Под сводами студии опять зашуршало, квакнуло, и повисла пауза.
— Говорите! — настойчиво повторила Ника. — Так, кажется, наши зрители исчерпали запас вопросов, Валерий Александрович, — с явным облегчением добавила она.
Но динамик снова зашипел эфирным шумом. Ника и Суворин переглянулись.
— Да? — напрягся Валерий Александрович.
С того момента, как началась передача, Вадим принялся накручивать диск. Это было не так-то просто, потому что на колене у него сидел Валерка и настойчиво пытался посодействовать. Он хватал телефонный шнур, дергал диск, норовил нажать «отбой». К тому же линия была постоянно занята.
— Ну-ка, убери волосатые ручонки! — прикрикнул Вадим. — Ух, балбес!
Балбес задрал голову и посмотрел на няньку. Его рот растянулся в счастливую, глупую улыбку.
— Что пялишься, негодяй? — ласково спросил Вадим и снова набрал номер. — Эй, отпусти, отпусти!
Валерка схватил его за ухо и с естествоиспытательским интересом попытался его оторвать.
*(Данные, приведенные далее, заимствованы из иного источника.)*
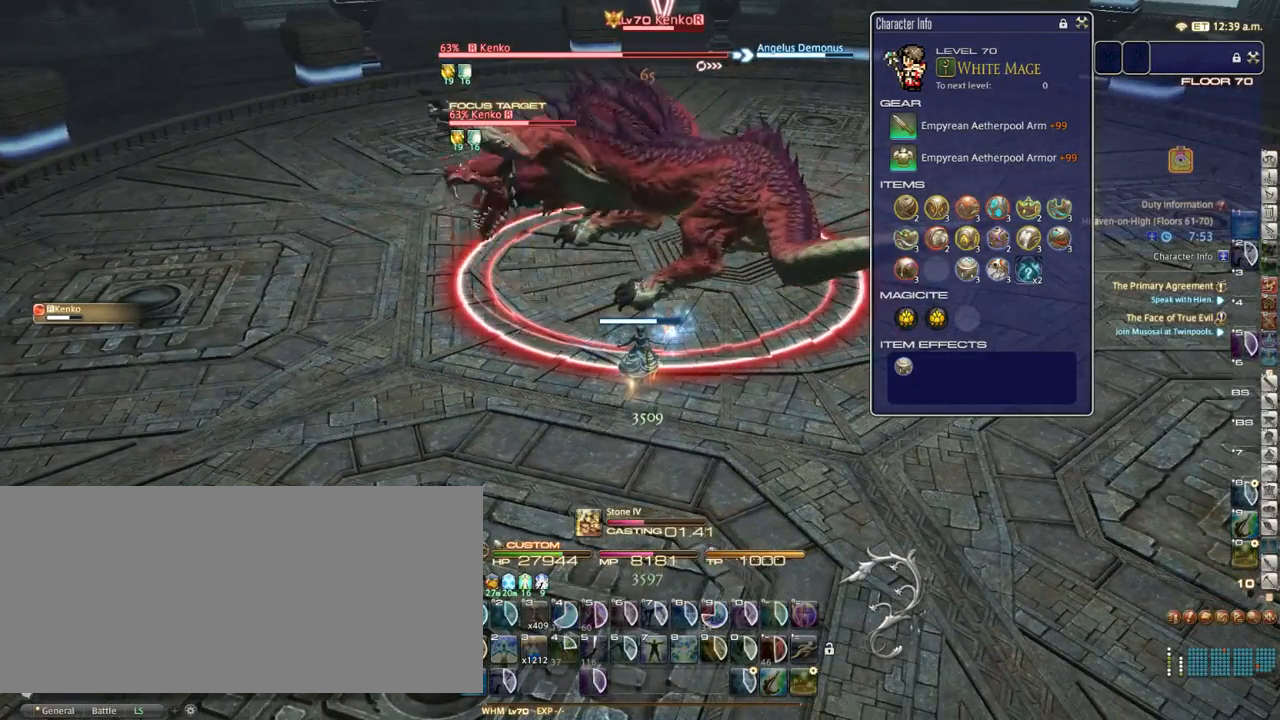
{"keys": [], "events": []}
— Здравствуйте, — наконец-то ответили Вадиму. — Телевидение.
На экране телевизора ведущая передачи и мэр Шлимовска вели оживленный диалог.
— Еле дозвонился, — признался Вадим. — Можно задать вопрос мэру?
— Можно. Только вам придется подождать минут десять. Трубку не кладите. Когда услышите, что вас спрашивают, — отвечайте.
Телефон замолчал, но гудков не было. Вадим принялся ждать, каждые пять секунд отражая покушения младенца на разъединительную клавишу.
— Смирно сиди, — приказал он.
Валерка извернулся и начал теребить край киллерских трусов — было жарко, и Вадим сидел перед телевизором в боксерских панталонах. И вдруг мертвую тишину в трубке нарушил приятный женский голос. Это говорила ведущая передачи:
— Алло, есть еще кто-то? Мы внимательно слушаем. Говорите!
Вадим придвинул трубку к лицу Валерки и встряхнул младенца. Детеныш, обычно такой разговорчивый, молчал. Вадим тряхнул малыша сильнее. Тот вздохнул и посмотрел на мучителя влюбленными голубыми глазами.
— Говорите! — повторила ведущая. — Так, кажется, наши зрители исчерпали запас вопросов, Валерий Александрович.
«Ах ты, черт!» — беззвучно выругался Вадим и ущипнул Валерку за мягкое плечо. В глазах младенца тут же отразились боль, разочарование, непонимание, обида, лицо побагровело, уголки губ съехали вниз, и дитя полноценно отдалось своему горю.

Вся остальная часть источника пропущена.